“Say,” bellowed Darby, “d’you think that ’orse o’ mine ’ad a presentingment that he was goin’ to be drowned?” And the others pressed on and left him to ponder the problem.
They were winning near to the township now, and the “Fly-on-a-Wall” was the only desperately bad bit of the track left. They took it dismounted and with the greatest caution, but for all their caution Scottie’s horse went.
The Fly-on-a-Wall is a narrow ledge winding along the face of the cliff that runs alongside the Creek, and the solid rock path was slimy wet and dangerous, and the horses went up with glancing hoofs and sides pressed hard in to the rock wall, snorting and cowering back with glaring eyes from the plummet-drop over the edge to the rocks and the gleaming water below.
Scottie’s horse slipped, and its feet shot from under it, and it came down with a thump and a crash, and lay kicking with its legs right over the edge.
Scottie yelled and braced himself, and lay back hauling on the reins, and Steve edged back past his horse to help.

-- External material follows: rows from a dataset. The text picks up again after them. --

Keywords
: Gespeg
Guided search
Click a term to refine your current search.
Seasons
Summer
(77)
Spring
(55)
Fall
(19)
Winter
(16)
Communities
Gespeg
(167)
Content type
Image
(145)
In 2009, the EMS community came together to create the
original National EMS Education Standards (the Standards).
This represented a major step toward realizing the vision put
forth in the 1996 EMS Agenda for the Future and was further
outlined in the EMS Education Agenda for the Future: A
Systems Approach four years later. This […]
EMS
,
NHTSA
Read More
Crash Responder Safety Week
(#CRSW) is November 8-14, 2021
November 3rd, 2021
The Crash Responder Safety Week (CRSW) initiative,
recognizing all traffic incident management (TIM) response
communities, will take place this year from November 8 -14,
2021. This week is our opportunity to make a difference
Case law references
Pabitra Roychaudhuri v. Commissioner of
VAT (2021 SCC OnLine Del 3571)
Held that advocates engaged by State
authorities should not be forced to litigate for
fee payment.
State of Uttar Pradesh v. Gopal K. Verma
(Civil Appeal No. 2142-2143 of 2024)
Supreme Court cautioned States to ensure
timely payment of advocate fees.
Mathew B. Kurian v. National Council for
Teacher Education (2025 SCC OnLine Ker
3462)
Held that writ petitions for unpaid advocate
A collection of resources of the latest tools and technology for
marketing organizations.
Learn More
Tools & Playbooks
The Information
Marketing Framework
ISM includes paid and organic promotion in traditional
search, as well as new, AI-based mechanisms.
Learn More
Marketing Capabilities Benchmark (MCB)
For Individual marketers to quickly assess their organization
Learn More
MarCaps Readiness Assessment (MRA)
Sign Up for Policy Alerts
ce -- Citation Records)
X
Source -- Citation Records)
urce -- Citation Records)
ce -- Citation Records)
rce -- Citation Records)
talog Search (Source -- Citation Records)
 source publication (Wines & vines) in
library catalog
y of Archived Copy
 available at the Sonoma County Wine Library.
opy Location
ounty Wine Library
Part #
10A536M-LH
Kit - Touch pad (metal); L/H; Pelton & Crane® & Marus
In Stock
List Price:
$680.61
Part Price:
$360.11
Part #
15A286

The fallen horse struggled wildly, but it slipped further, and its haunches slid over till its hind legs were dangling clear. Even then it hung on its chest and forelegs on the path, and its hind legs hammering and scraping at the cliff face. It slid again, despite Scottie’s efforts, and as Steve grabbed at the reins, it still slid slowly. They had to let go or go over with it, and the horse slid again, with starting eyeballs and quivering nostrils. Then it vanished with a blood-curdling scream, that shut off suddenly. The men heard the body crash on the stones below, and then silence except for the brawling of the river and the rush of the rain.
Steve dashed the rain from his eyes and ran back to his horse. “Follow on, Scottie,” he called. “It isn’t far.”
When he rode off the Fly-on-a-Wall and out on to the crest of the last hill that overlooked the river and the township, he caught for the first time the full, deep, sullen roar of the flooded river. He halted and strained his eyes into the darkness, and then with an oath flung down the hillside, slithering, plunging, and spattering, till he came to the water, and realised with a sudden swirl of fear that it was right over the banks.
But he could see the gleam of the light on the end of the bridge, and drove desperately for that, and came through to it, this time without swimming, although the water rose to his saddle-flaps as he rode.
The bridge was built on trestles, and rested on high banks on both sides of the river, but the water was a bare six foot below the planks of the roadway, and, with a sinking heart, he knew that this meant that there would be little or none of the high ground left uncovered on the flats of Coolongolong.